A pernicious robocall example that I have written about In previous columns here, have been about the robocall scams that victimized local individuals. One of the most common and most egregious robocall scams locally and nationally is from a foreign caller with a spoofed (often local) phone number falsely claiming to be from Microsoft, Windows Technical Support, Geek Squad, or some other legitimate sounding service informing the recipient that his computer is badly infected with viruses and needs to be cleaned immediately. Instructing the recipient to allow remote access to the computer, this pseudo expert (who is really a crook working on a fat commission of whatever he scams from the victim) takes control of the computer and appears to remove hundreds of viruses and other malware. Sometimes the thief also sells and installs useless security software for an extra cost, typically charging a fee from $39 to $600 on the victim’s credit card. On several computers that I have personally cleaned after scammer does his nastiness, I have found evidence of identity theft (personal documents, email, spreadsheets, tax information, and other sensitive information downloaded by the crook), as well as new malware installed including key loggers to steal passwords and account numbers, a variety of software hijackers, and other malware. The crook also now has your credit card number, which is often resold on illicit websites by stolen credit card brokers. All of this damage done because the victim fell for the pitch in an illicit robocall.

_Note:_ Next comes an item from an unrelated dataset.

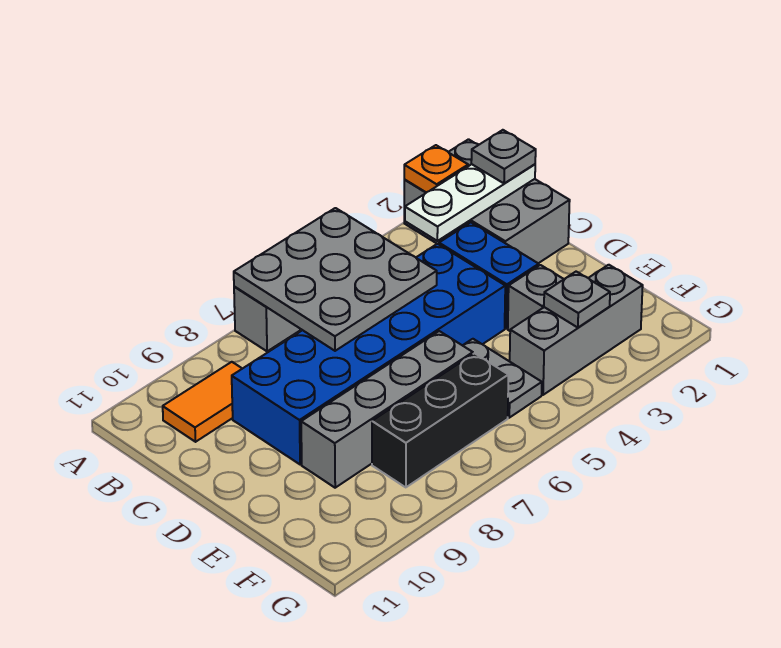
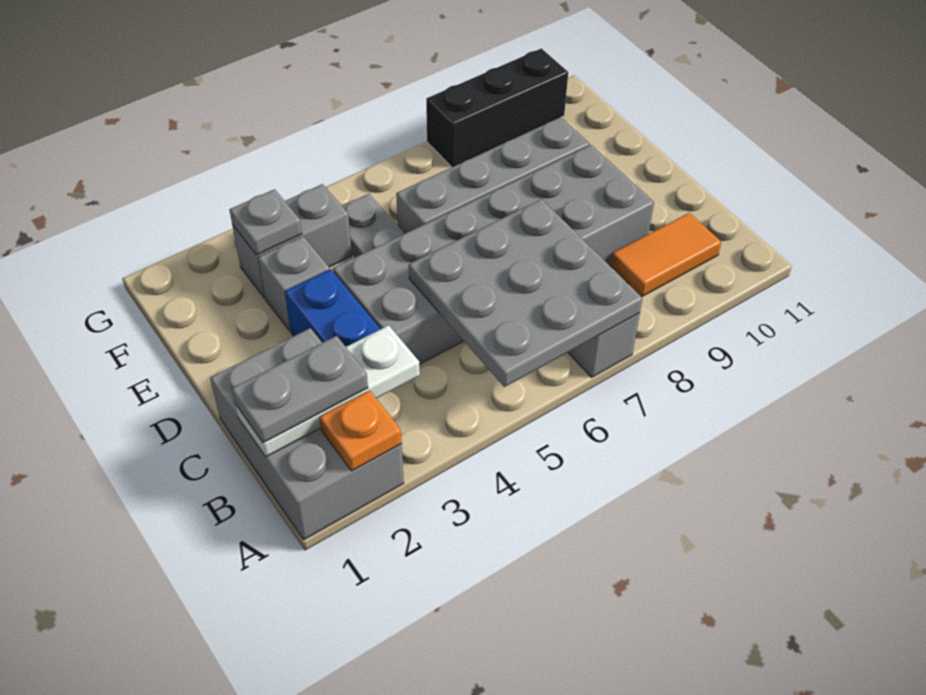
grey 1x1 plate [471,130,536,183] -> grey 1x2 plate [231,336,368,443]
blue 2x6 brick [232,244,505,465] -> grey 2x6 brick [333,145,654,365]
grey 1x3 brick [510,265,643,395] -> grey 1x2 brick [232,184,352,298]
black 1x3 brick [372,353,509,487] -> black 1x3 brick moved to [426,48,568,167]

According to the FTC, 77% of us find these robocalls to be very annoying. For those of us using digital phone services, such as those provided by cable companies, internet service providers, or third party VoIP providers (Vonage, Ooma, and others), this free robocall blocking service from Nomorobo ( is definitely worthy of consideration. Signup is fast and easy, and the service can be stopped and discontinued at any time. If you are among the 77% that find robocalls annoying, Nomorobo may improve your quality of life by minimizing this common annoyance.